How 18% speed increase was achieved in KdTree version.
Most of the code changes were made in the inner most FindNearest function. Here's the original code for the function (Changed area is red, noted areas purple)
int __fastcall FindNearest(KDNODE<T, DIM> * pNode, RESULT_NODE<T, DIM> *pList)
{
if(!pNode)
return 0;
int added_res = 0; // track number of nodes are added to the pList
// get the Manhattan distance from pNode to the queried position. If Manhattan distance is <= query range
// the go ahead and do more expensive KDTree distance check.
[color=purple]if( fabs(pNode->pos[0] - m_dQueryPos[0]) <=m_dQueryRange && fabs(pNode->pos[1] - m_dQueryPos[1]) <= m_dQueryRange) {[/color]

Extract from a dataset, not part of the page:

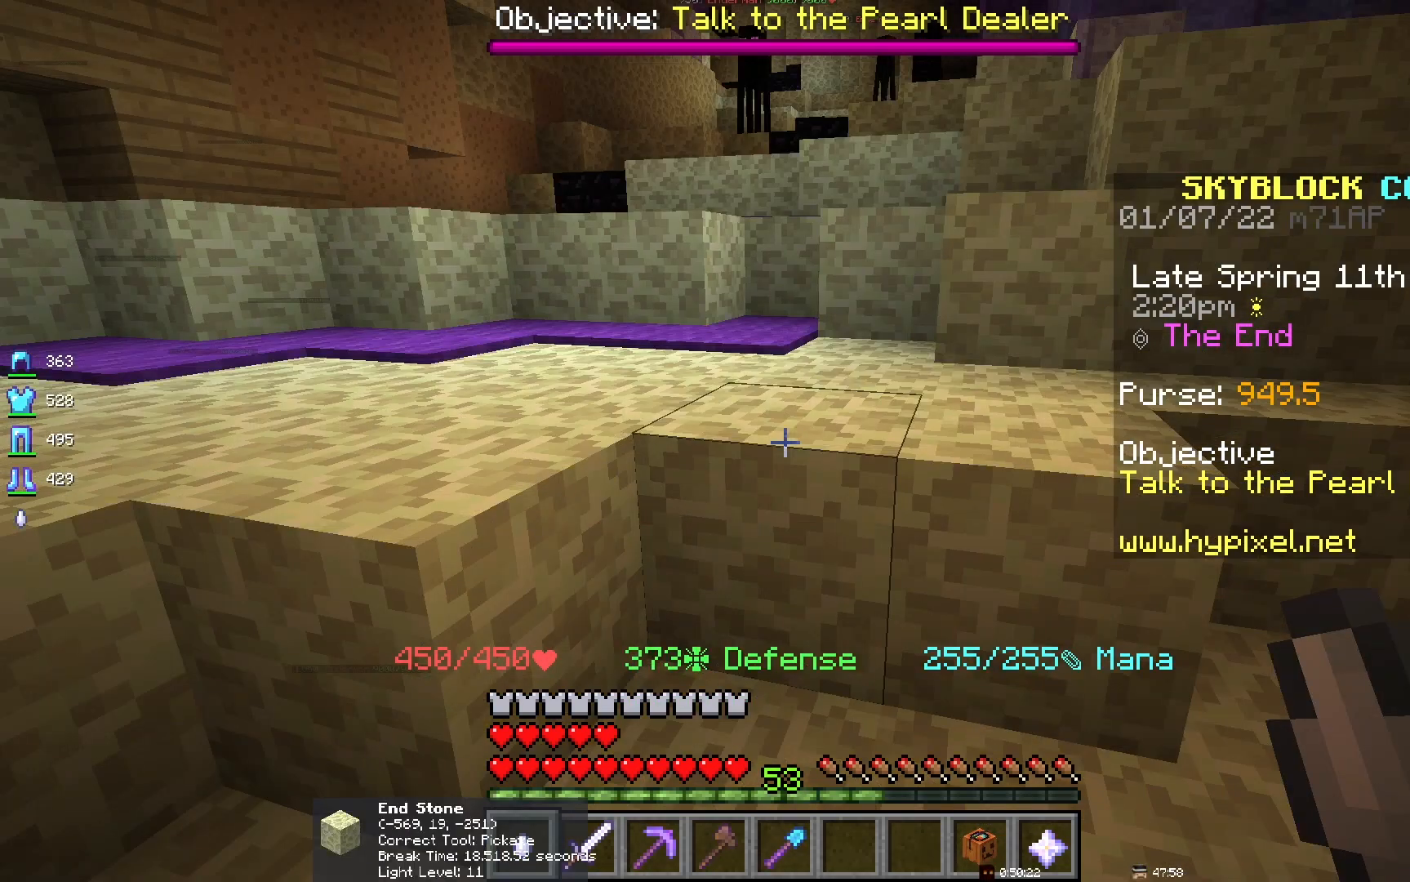
{"keys": [], "mouse": [], "events": []}
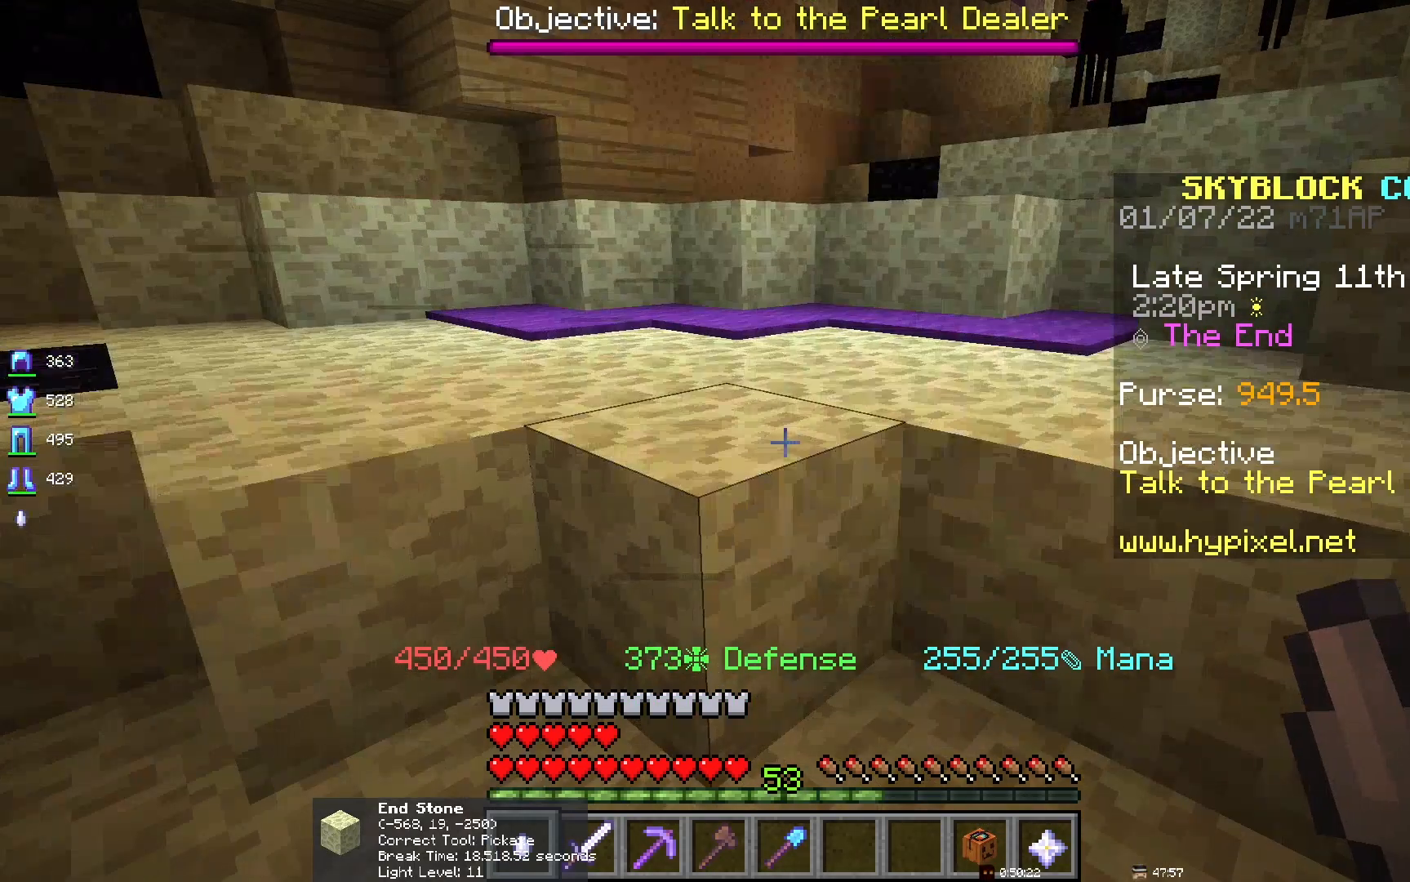
{"keys": [], "mouse": [], "events": []}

// get the KDTree distance from pNode to the queried position
double dist_sq = 0.0;
for(int i = 0; i < DIM; i++) {
dist_sq += SQ(pNode->pos[i] - m_dQueryPos[i]);
}
// Only add nodes that are within the query range
if(dist_sq <= SQ(m_dQueryRange)) {
if(RlistInsert(pList, pNode, dist_sq) < 0) {
// error
return -1;
}
added_res = 1;
}
}
// Get the KDTree direction distance from the queryPosition to pNode,
// which determines which leaf node to traverse down next.
double dx = m_dQueryPos[pNode->dir] - pNode->pos[pNode->dir];
[color=red]int ret = FindNearest(dx <= 0.0 ? pNode->left : pNode->right, pList);
if(ret >= 0 && fabs(dx) < m_dQueryRange) {[/color]
added_res += ret;
[color=red]ret = FindNearest(dx <= 0.0 ? pNode->right : pNode->left, pList);[/color]
}
if(ret < 0) {
return -1;
}
added_res += ret;
return added_res;
}
The FindNearest function is the most used function in the KdTree algorithm and makes lots of recursive calls, so speeding it up is an obvious choice. In such a tight loop function, simplifying if statements is a good start, we've got 4 candidates. For know lets concentrate on the second one highlighted in red.
[color=red]if(ret >= 0 && fabs(dx) < m_dQueryRange)[/color]
This basically says
if(ret >= 0)
(if(fabs(dx) < m_dQueryRange) {
...
}
Changing the && operator to & makes the statement a boolean check from a single if -
[color=green]if(ret >= 0 & fabs(dx) < m_dQueryRange)[/color]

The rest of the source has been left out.